▶ Your instructions
From the first line of the listing to the last, set down everything exactly, but skip the images.

Segment Start: Source material

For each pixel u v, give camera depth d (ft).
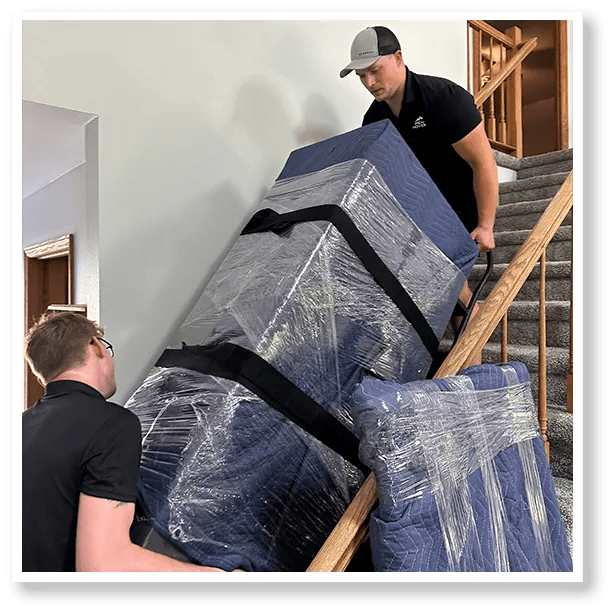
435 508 3.69
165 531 3.98
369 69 6.61
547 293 9.21
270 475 4.50
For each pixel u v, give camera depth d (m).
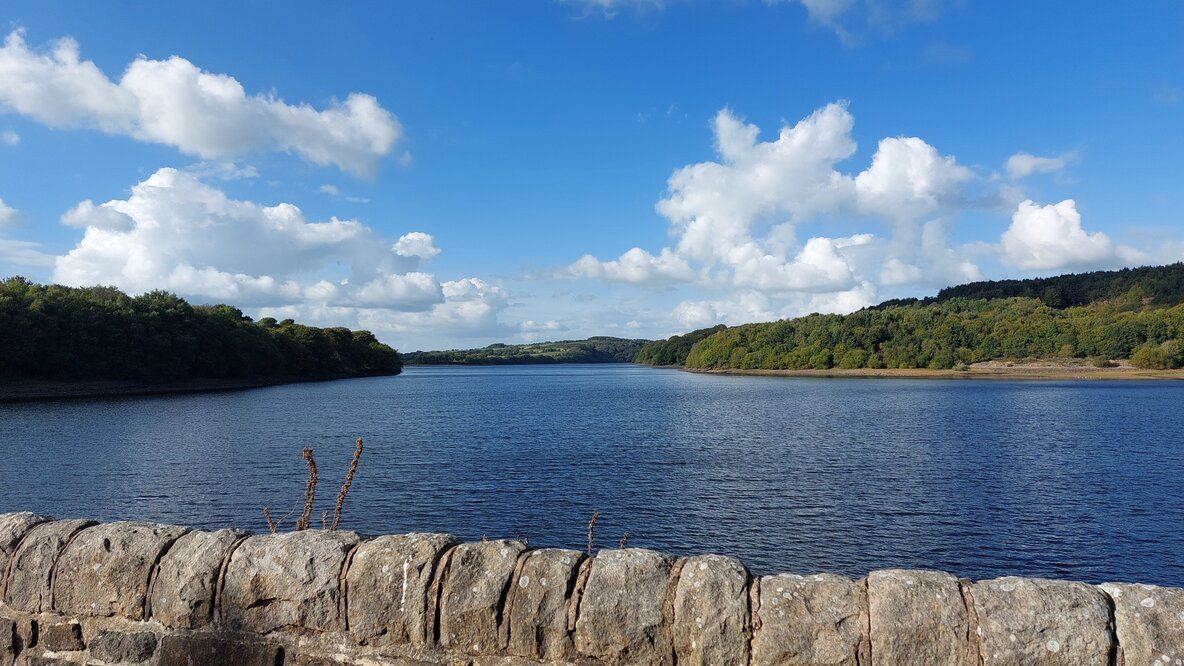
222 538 3.90
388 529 19.03
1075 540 18.14
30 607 3.98
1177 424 45.34
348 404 66.94
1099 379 117.19
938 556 16.92
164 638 3.79
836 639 3.11
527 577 3.44
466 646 3.43
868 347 151.38
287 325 131.75
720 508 21.34
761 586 3.31
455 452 33.12
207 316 91.81
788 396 80.00
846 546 17.66
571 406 65.12
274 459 30.73
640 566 3.42
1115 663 2.95
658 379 142.38
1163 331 123.06
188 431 41.50
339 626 3.58
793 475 26.91
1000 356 136.75
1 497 23.00
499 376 171.75
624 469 28.19
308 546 3.75
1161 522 19.77
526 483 25.14
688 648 3.23
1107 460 30.66
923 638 3.05
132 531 4.03
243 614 3.69
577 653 3.33
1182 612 3.00
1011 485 24.97
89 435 38.91
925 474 27.09
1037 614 3.03
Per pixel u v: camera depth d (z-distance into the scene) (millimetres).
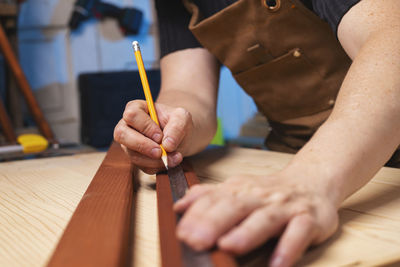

Segment End: Source material

▶ Written reply
For each pixel u v, give camera depth d (ft).
435 508 3.69
165 531 3.98
369 69 6.61
547 293 9.21
270 475 4.50
For each pixel u v, give camera depth d (m).
222 538 3.90
388 529 19.03
1075 540 18.14
30 607 3.98
1177 424 45.34
348 404 66.94
1099 379 117.19
938 556 16.92
164 638 3.79
836 639 3.11
527 577 3.44
466 646 3.43
868 347 151.38
287 325 131.75
720 508 21.34
761 586 3.31
455 452 33.12
207 316 91.81
788 396 80.00
846 546 17.66
571 406 65.12
274 459 30.73
640 566 3.42
1115 663 2.95
658 379 142.38
1163 331 123.06
188 431 41.50
339 626 3.58
793 475 26.91
1000 356 136.75
1 497 23.00
499 376 171.75
624 469 28.19
308 546 3.75
1161 522 19.77
526 483 25.14
688 648 3.23
1107 460 30.66
923 638 3.05
132 531 4.03
243 614 3.69
577 653 3.33
1182 612 3.00
1011 485 24.97
89 435 38.91
925 474 27.09
1037 614 3.03
Per pixel u v: camera depth d (z-distance into the scene) (millimetres).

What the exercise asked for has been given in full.